La única razón por la que no me gustaría que el fútbol perdiese popularidad es por el convencimiento íntimo de que sería sustituido por algo aun más aburrido.
Para los que somos indiferentes a ese omnipresente, obsesivo y machacón monotema, la sensación de vivir en una burbuja aislados de nuestros semejantes puede ser más que una metáfora. El espacio que acupa ese deporte en la prensa, televisiones, conversaciones de barra de bar y vida social en general es absolutamente mastodontico y desproporcionado, y coloca en fuera de juego (nunca mejor dicho) al que, aunque sea de modo tangencial, no comparta un mínimo de ese interés.
No soporto ver a dos adultos hechos y derechos con chorradas de guardería sobre los botijos del Madrid y la hormona de crecimiento de Messi. Me deprime hasta lo más negro un domingo vespertino con el sonido de las radios y sus voces engoladas (en los dos sentidos).

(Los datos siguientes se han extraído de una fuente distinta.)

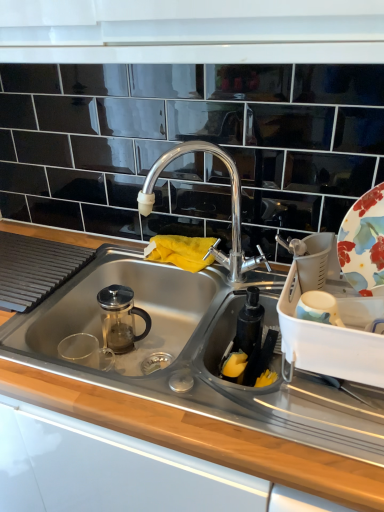
Question: From a real-world perspective, is floral ceramic platter at right positioned above or below stainless steel sink at center?

Choices:
 (A) below
 (B) above

Answer: (B)

Question: Do you think floral ceramic platter at right is within stainless steel sink at center, or outside of it?

Choices:
 (A) outside
 (B) inside

Answer: (A)

Question: Considering the real-world distances, which object is closest to the floral ceramic platter at right?

Choices:
 (A) polished chrome faucet at center
 (B) stainless steel sink at center

Answer: (A)

Question: Which object is the farthest from the stainless steel sink at center?

Choices:
 (A) floral ceramic platter at right
 (B) polished chrome faucet at center

Answer: (A)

Me resultan ridiculos los cretinos disfrazados con gorras, bufandas, camisetas y demás parafernalias de su equipo alborotando y ensuciando por donde quiera que pasen. Con todo el valor de desahogo y cohesión social que pueda llevar aparejada esa afición, no consigo verla más que como el epítome del hombre masa, acritico, gregario, prepotente, agresivo, superficial, vacuo, irreflexivo, truño y carente de todo interés.
Pero si me prestasen una máquina del tiempo, volvería a julio del 82, y me las arreglaría para pagar a un sicario para que le rompiese las piernas a Paolo Rossi, y así tal vez ver levantar la copa a Zico, Falcao, Toninho Cerezo y compañía, el único equipo que llego a fascinarme de alguna manera en toda mi vida.